● **Page excerpt**:
Segment Open

1.12 Patents, Trademarks and
Authorizations. The Borrower owns or possesses all patents,
trademarks, service marks, tradenames, copyrights, licenses, authorizations and
all rights with respect to the foregoing, necessary to the conduct of its
business as now being conducted without any material conflict with the rights of
others.
1.13 Contracts and
Agreements. The Borrower is not a party to any contract or
agreement that materially adversely affects its business, property, assets or
condition (financial or other) and the Borrower is in compliance in all material
respects with all contracts and agreements to which it is a party.
2.0 Borrowing Base
Formula:
2.1 Advances
under the Note shall be limited to 70% of eligible valid and true accounts
receivable of Borrower due for less than 90 days from the date of the
invoice.
2.2 Ineligible
receivables shall include but not be limited to (i) foreign accounts receivables
and (ii) amounts due from affiliates and subsidiaries, or (iii) receivables
which are offset by a liability or debt or payable owed by the Borrower to the
same account vendor or company, and (iv) government based or affiliated accounts
receivables.
2.3 The
Borrower must provide a monthly borrowing base certificate in form and content
acceptable to the Bank which must be certified to be true, accurate and correct
by officers of the Borrower.
3.0 Affirmative
Covenants. Borrower covenants and agrees that Borrower
shall:
3.1 Insurance. Maintain
adequate insurance at all times on Borrower’s insurable properties against fire,
theft and other hazards with responsible companies and in such amounts and
against such risks as is usually carried by owners of similar businesses and
properties. Borrower shall promptly deliver to the Bank certificates
of insurance with appropriate endorsements designating the Bank as a named
insured or loss payee.
4
3.2 Maintenance of
Properties. Maintain, preserve and keep Borrower’s plants,
properties and other tangible assets in good repair, working order and condition
and from time to time make, or cause to be made, needful and proper repairs,
renewals, replacements, betterments and improvements thereto so that the
business carried on in connection therewith may be properly and advantageously
conducted at all times.
3.3 Examination of
Books. Permit the Bank’s representative, at any reasonable
time and from time to time, to (a) examine books and records and to make
extracts therefrom and (b) discuss financial affairs, condition and accounts of
Borrower and Guarantors with the Borrower and Guarantor
accountants.

Segment Closed

● **Stored data**:
Segment Open

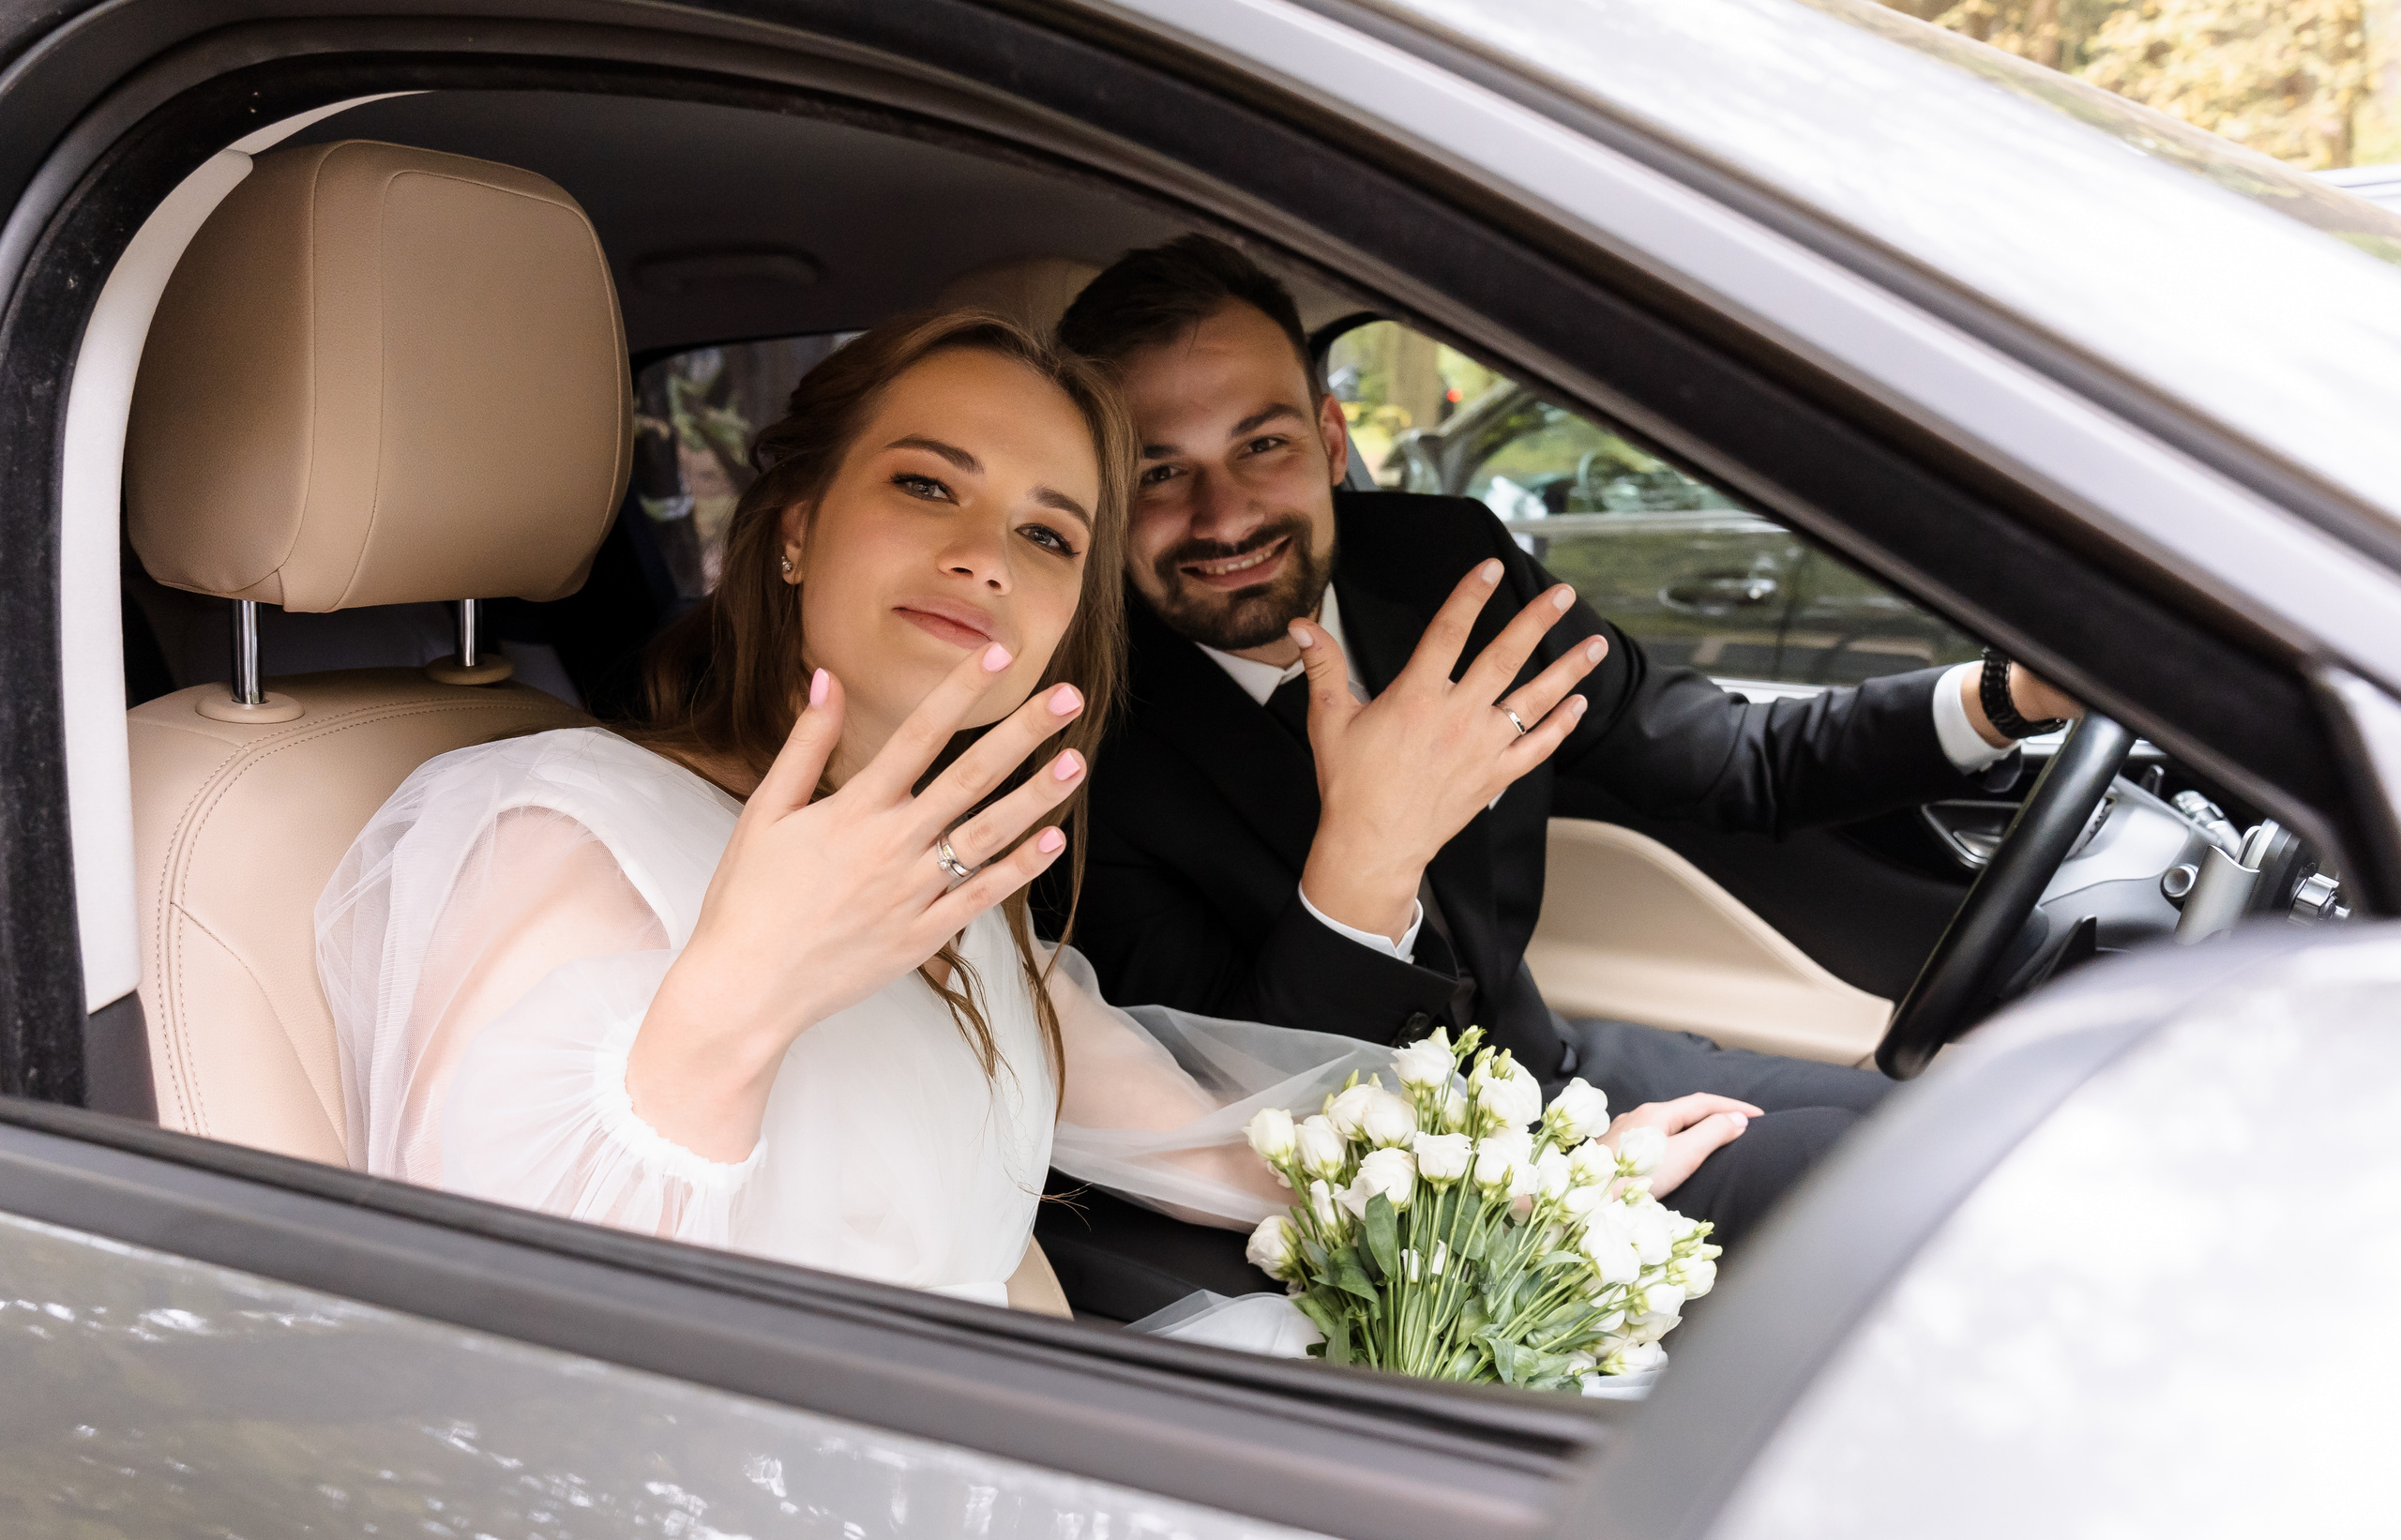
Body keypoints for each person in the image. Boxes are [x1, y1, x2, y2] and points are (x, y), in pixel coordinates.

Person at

Segment Closed

● **Directions**: Copy the passage of the page excerpt starting at "2.2 Ineligible" and ending at "receivables.", word for word.

● **Result of this exercise**:
2.2 Ineligible
receivables shall include but not be limited to (i) foreign accounts receivables
and (ii) amounts due from affiliates and subsidiaries, or (iii) receivables
which are offset by a liability or debt or payable owed by the Borrower to the
same account vendor or company, and (iv) government based or affiliated accounts
receivables.